**Requirement:** Reproduce every line of the entries below, word for word and in the same order.

**Exercise material:**
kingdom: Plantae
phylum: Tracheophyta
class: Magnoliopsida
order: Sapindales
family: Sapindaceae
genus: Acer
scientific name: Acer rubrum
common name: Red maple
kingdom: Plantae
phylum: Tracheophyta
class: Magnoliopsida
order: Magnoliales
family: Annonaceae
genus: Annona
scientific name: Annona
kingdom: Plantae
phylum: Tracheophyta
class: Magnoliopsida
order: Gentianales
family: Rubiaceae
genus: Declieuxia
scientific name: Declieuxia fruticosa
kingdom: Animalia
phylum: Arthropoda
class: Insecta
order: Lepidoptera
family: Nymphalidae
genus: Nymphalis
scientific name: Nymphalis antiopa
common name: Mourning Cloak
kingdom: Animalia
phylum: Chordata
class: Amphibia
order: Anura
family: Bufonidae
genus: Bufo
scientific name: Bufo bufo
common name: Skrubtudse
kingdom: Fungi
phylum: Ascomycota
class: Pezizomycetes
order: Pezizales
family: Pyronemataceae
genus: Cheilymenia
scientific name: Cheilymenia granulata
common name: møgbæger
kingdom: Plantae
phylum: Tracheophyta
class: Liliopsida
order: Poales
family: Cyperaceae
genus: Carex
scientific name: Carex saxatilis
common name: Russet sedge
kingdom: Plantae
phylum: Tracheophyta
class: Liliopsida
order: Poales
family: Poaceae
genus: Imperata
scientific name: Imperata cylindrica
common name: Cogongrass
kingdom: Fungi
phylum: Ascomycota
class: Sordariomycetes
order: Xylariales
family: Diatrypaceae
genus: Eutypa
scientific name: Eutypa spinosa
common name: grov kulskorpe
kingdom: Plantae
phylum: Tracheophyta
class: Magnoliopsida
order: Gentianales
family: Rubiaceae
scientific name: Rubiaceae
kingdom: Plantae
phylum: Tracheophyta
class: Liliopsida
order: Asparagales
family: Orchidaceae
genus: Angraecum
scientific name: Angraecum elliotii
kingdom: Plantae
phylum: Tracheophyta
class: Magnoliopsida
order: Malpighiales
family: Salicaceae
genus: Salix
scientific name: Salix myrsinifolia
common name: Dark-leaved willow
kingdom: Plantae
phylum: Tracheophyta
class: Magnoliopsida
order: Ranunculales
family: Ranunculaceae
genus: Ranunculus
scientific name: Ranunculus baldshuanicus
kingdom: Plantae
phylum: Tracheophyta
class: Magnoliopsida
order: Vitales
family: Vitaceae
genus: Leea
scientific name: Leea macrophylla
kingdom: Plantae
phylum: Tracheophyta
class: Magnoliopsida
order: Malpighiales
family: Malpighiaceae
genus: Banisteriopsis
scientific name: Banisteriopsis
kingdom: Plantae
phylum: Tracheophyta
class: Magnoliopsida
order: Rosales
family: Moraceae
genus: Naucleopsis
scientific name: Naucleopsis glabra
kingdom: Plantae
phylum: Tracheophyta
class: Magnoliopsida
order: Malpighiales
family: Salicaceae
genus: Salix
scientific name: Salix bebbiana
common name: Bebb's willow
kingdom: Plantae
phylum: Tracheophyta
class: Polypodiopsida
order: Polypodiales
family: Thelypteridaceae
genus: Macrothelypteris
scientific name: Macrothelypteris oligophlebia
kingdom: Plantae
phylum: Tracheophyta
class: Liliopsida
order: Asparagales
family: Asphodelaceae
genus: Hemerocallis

**Exercise result:**
kingdom: Plantae
phylum: Tracheophyta
class: Magnoliopsida
order: Sapindales
family: Sapindaceae
genus: Acer
scientific name: Acer rubrum
common name: Red maple
kingdom: Plantae
phylum: Tracheophyta
class: Magnoliopsida
order: Magnoliales
family: Annonaceae
genus: Annona
scientific name: Annona
kingdom: Plantae
phylum: Tracheophyta
class: Magnoliopsida
order: Gentianales
family: Rubiaceae
genus: Declieuxia
scientific name: Declieuxia fruticosa
kingdom: Animalia
phylum: Arthropoda
class: Insecta
order: Lepidoptera
family: Nymphalidae
genus: Nymphalis
scientific name: Nymphalis antiopa
common name: Mourning Cloak
kingdom: Animalia
phylum: Chordata
class: Amphibia
order: Anura
family: Bufonidae
genus: Bufo
scientific name: Bufo bufo
common name: Skrubtudse
kingdom: Fungi
phylum: Ascomycota
class: Pezizomycetes
order: Pezizales
family: Pyronemataceae
genus: Cheilymenia
scientific name: Cheilymenia granulata
common name: møgbæger
kingdom: Plantae
phylum: Tracheophyta
class: Liliopsida
order: Poales
family: Cyperaceae
genus: Carex
scientific name: Carex saxatilis
common name: Russet sedge
kingdom: Plantae
phylum: Tracheophyta
class: Liliopsida
order: Poales
family: Poaceae
genus: Imperata
scientific name: Imperata cylindrica
common name: Cogongrass
kingdom: Fungi
phylum: Ascomycota
class: Sordariomycetes
order: Xylariales
family: Diatrypaceae
genus: Eutypa
scientific name: Eutypa spinosa
common name: grov kulskorpe
kingdom: Plantae
phylum: Tracheophyta
class: Magnoliopsida
order: Gentianales
family: Rubiaceae
scientific name: Rubiaceae
kingdom: Plantae
phylum: Tracheophyta
class: Liliopsida
order: Asparagales
family: Orchidaceae
genus: Angraecum
scientific name: Angraecum elliotii
kingdom: Plantae
phylum: Tracheophyta
class: Magnoliopsida
order: Malpighiales
family: Salicaceae
genus: Salix
scientific name: Salix myrsinifolia
common name: Dark-leaved willow
kingdom: Plantae
phylum: Tracheophyta
class: Magnoliopsida
order: Ranunculales
family: Ranunculaceae
genus: Ranunculus
scientific name: Ranunculus baldshuanicus
kingdom: Plantae
phylum: Tracheophyta
class: Magnoliopsida
order: Vitales
family: Vitaceae
genus: Leea
scientific name: Leea macrophylla
kingdom: Plantae
phylum: Tracheophyta
class: Magnoliopsida
order: Malpighiales
family: Malpighiaceae
genus: Banisteriopsis
scientific name: Banisteriopsis
kingdom: Plantae
phylum: Tracheophyta
class: Magnoliopsida
order: Rosales
family: Moraceae
genus: Naucleopsis
scientific name: Naucleopsis glabra
kingdom: Plantae
phylum: Tracheophyta
class: Magnoliopsida
order: Malpighiales
family: Salicaceae
genus: Salix
scientific name: Salix bebbiana
common name: Bebb's willow
kingdom: Plantae
phylum: Tracheophyta
class: Polypodiopsida
order: Polypodiales
family: Thelypteridaceae
genus: Macrothelypteris
scientific name: Macrothelypteris oligophlebia
kingdom: Plantae
phylum: Tracheophyta
class: Liliopsida
order: Asparagales
family: Asphodelaceae
genus: Hemerocallis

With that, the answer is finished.